Advertisements traditionally have very little connection with reality, and Sainsbury’s have sensibly been undeterred by the fact that British-German football matches on No-Man’s Land never actually happened. After all, you wouldn’t have got couch-potatoes in a Christmas spending mood by showing soldiers peeling their dead off the barbed wire and burying them.
The whole film takes place in a fantasy Morpurgo-Land of high thinking and political correctness.
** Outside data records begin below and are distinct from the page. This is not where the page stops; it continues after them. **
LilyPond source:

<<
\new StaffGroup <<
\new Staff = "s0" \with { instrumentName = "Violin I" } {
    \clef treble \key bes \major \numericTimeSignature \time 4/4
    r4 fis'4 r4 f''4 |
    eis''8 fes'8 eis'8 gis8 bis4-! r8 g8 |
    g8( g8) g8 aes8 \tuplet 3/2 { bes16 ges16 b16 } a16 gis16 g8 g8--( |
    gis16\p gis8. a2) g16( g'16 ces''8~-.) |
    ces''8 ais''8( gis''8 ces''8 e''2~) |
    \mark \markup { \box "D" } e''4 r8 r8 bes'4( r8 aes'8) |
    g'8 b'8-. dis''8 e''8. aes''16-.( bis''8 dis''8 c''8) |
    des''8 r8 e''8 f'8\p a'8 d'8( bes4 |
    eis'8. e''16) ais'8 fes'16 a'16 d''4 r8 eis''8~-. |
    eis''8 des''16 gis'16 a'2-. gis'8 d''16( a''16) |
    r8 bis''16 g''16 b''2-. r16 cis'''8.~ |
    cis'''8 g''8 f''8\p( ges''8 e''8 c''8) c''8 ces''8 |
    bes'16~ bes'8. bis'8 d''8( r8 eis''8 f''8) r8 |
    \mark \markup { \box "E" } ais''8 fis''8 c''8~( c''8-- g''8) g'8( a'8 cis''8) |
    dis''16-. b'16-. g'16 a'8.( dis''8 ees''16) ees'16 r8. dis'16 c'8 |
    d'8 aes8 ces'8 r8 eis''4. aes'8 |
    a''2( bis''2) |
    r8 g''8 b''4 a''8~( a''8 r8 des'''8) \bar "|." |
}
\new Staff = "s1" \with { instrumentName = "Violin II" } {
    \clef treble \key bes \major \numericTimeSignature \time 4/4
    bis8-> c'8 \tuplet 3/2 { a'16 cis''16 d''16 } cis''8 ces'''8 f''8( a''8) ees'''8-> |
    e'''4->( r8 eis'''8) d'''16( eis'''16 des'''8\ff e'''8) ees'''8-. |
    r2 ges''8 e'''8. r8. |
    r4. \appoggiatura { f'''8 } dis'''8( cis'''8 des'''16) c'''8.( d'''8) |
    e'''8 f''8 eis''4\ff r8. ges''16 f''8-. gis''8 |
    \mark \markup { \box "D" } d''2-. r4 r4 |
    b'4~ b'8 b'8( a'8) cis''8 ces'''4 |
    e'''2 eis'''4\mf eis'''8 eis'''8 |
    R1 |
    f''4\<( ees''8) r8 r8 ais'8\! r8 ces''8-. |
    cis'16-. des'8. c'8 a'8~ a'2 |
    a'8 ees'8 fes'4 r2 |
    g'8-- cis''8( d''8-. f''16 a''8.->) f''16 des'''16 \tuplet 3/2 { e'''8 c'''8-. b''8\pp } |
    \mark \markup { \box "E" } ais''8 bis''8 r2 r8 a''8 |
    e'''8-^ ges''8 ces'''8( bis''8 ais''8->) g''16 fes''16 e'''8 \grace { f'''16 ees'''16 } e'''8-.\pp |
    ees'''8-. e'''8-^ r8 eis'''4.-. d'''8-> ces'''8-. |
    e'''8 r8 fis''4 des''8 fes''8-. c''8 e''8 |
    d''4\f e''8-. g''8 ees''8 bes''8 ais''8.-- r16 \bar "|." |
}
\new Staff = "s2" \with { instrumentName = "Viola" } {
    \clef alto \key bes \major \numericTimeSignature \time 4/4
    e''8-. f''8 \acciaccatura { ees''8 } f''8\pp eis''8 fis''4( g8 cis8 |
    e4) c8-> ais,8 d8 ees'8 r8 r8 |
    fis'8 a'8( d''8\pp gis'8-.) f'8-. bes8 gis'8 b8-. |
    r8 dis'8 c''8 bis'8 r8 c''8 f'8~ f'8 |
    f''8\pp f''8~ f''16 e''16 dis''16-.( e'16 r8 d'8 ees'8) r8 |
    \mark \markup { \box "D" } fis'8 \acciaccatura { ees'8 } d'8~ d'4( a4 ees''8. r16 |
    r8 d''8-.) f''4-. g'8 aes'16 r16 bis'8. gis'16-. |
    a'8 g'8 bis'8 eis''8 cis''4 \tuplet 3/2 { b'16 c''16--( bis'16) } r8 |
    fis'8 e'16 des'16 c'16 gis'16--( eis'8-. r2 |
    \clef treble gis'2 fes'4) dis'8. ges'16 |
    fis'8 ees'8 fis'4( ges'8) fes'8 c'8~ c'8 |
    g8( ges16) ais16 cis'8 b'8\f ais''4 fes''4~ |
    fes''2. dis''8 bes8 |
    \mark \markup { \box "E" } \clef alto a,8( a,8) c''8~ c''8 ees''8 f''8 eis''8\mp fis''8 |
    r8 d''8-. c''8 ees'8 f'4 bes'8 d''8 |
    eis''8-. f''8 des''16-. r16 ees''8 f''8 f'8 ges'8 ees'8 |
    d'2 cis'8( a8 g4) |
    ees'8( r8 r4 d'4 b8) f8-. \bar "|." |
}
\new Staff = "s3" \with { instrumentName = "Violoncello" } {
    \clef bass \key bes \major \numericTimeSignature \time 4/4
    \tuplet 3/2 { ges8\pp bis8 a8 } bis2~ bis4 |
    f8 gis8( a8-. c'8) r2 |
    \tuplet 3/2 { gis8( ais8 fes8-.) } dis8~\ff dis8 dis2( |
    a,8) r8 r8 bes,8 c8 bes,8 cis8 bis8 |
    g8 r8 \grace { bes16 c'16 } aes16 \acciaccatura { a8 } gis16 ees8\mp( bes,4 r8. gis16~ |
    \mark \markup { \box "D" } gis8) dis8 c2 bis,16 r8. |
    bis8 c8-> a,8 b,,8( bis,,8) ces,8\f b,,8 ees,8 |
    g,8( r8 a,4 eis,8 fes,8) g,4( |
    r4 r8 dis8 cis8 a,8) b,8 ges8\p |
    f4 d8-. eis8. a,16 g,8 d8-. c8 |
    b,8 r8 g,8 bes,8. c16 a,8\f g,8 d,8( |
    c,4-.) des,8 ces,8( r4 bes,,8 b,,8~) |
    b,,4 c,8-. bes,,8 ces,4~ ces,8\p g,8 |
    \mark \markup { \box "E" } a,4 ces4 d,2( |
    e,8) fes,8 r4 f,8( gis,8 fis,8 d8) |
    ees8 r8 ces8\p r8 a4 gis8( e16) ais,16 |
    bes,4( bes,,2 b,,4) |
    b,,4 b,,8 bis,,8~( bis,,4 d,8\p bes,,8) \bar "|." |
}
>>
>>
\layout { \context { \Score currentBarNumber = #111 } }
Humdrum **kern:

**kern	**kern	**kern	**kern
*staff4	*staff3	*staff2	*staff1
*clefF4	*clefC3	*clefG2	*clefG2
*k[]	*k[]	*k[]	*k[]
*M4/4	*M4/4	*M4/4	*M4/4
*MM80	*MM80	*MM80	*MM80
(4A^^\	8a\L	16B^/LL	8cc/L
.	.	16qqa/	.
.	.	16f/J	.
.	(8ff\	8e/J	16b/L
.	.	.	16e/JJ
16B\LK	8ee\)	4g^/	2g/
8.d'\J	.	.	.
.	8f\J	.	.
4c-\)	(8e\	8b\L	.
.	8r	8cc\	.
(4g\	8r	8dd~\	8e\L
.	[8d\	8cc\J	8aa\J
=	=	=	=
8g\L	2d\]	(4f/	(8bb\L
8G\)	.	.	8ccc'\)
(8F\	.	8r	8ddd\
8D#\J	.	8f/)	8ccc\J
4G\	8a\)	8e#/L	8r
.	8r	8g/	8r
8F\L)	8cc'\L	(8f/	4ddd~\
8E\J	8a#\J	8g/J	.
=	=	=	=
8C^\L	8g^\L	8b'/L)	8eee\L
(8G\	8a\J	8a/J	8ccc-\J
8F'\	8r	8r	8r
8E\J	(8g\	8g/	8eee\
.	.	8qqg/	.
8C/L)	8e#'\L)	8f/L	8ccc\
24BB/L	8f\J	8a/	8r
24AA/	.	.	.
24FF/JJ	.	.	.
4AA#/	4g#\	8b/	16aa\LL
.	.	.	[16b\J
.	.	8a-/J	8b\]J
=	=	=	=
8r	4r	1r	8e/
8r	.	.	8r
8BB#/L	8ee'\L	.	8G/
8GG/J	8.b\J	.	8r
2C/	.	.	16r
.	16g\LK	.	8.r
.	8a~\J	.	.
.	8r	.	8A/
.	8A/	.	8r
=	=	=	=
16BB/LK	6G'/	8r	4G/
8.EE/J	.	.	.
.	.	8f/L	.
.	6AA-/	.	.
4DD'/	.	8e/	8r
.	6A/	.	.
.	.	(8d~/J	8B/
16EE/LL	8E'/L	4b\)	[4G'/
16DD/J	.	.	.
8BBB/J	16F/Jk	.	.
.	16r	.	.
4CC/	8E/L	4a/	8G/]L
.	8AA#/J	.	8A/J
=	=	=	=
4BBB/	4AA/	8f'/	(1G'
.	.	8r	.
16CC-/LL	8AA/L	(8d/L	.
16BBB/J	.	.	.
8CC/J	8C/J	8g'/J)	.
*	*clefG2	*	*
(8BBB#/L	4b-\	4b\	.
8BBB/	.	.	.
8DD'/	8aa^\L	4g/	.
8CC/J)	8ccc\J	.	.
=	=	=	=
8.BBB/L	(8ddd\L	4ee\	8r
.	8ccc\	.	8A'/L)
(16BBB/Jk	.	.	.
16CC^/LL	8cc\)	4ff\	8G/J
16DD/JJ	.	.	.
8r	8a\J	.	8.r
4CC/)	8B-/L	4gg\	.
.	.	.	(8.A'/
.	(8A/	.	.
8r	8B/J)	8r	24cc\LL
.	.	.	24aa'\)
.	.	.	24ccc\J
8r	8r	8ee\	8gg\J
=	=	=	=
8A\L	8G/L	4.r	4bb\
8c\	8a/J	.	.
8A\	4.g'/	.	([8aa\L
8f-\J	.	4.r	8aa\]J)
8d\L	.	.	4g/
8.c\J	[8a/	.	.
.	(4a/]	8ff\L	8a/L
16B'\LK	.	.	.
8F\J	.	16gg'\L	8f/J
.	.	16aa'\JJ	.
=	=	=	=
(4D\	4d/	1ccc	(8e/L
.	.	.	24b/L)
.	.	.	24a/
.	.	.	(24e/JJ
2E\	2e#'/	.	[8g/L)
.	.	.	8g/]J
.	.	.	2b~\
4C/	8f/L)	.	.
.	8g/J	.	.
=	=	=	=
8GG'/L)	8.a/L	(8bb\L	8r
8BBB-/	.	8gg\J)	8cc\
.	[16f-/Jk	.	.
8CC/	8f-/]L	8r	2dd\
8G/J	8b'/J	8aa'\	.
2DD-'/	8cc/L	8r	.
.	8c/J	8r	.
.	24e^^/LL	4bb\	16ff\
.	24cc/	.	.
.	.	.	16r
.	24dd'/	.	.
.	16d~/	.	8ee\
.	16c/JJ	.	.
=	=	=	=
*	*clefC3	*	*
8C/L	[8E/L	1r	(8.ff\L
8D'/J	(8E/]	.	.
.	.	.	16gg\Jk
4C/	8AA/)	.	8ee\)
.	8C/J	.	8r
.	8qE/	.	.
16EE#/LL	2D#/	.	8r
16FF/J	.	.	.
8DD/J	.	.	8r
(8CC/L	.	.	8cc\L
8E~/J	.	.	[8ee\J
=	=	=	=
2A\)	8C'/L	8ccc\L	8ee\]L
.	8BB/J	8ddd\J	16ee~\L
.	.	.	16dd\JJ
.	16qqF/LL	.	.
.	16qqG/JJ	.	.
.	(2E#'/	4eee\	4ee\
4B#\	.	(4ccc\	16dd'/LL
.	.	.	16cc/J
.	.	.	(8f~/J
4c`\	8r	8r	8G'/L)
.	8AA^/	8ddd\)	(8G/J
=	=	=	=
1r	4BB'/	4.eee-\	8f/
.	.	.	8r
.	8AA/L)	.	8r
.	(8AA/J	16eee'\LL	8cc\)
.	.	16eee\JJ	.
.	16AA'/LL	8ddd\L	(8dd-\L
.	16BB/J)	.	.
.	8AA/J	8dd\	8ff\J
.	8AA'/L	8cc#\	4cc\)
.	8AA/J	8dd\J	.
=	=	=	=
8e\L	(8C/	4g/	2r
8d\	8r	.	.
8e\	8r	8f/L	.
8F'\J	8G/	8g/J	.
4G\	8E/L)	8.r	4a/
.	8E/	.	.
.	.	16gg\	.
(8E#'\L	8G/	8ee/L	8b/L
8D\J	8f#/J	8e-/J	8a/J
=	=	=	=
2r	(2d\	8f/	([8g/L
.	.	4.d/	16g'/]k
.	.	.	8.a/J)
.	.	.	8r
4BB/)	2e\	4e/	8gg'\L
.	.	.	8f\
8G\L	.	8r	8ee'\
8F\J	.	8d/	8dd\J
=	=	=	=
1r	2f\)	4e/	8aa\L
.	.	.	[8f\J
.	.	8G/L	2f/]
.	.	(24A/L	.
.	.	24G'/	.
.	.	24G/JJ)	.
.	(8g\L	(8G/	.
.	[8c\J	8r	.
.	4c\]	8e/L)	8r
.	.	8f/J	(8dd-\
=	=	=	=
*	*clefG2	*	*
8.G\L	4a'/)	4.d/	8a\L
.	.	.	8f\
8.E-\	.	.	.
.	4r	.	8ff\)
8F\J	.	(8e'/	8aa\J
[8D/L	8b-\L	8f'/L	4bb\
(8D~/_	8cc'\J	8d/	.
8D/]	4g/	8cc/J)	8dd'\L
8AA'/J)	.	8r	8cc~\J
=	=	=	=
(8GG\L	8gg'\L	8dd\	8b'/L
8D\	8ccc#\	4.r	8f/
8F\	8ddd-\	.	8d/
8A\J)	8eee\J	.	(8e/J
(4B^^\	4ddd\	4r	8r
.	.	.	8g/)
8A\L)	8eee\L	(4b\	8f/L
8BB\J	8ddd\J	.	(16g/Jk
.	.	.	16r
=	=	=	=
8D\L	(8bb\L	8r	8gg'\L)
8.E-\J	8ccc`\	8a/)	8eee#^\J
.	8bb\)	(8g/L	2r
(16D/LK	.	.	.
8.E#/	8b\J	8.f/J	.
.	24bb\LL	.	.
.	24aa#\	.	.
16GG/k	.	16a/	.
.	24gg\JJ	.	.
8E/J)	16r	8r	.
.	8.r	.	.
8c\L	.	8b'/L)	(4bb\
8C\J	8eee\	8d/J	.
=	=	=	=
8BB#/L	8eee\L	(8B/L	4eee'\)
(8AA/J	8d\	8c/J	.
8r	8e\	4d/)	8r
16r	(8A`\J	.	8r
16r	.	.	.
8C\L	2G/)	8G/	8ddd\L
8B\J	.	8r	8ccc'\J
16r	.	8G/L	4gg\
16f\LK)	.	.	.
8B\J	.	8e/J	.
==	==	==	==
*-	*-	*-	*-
It made me puke slightly, but I bet it gets customers in through the doors.
The ad takes about four minutes, but the Royal Shakespeare Company in Stratford-upon-Avon are presenting a family show for Christmas which, judging by its trailer, stretches the same material out to a couple of hours. http://www.youtube.com/watch?v=24WXo8DVplI
Once again football features heavily. You can see and hear the author and director talking sanctimoniously about it here. http://www.youtube.com/watch?v=EmZSNrJY_Fc
Meanwhile, in other news, there is a threat to close the Library at the Imperial War Museum. Fantasy about the War conquers the land, and a source of accurate information is threatened…
If this is not just a scare story to force more cash out of the granting bodies,there has been a serious lack of joined-up thinking by someone here. After a very expensive rehang of the galleries, which closed the museum for a long time, there is apparently not enough money to keep running the Library, with its unique collection. someone should be very ashamed. Without a library to inform the curatorial work, the Museum is unlikely to thrive.
To sign a petition protesting the closure, click here.
Maybe Sainsbury’s would like to make a donation.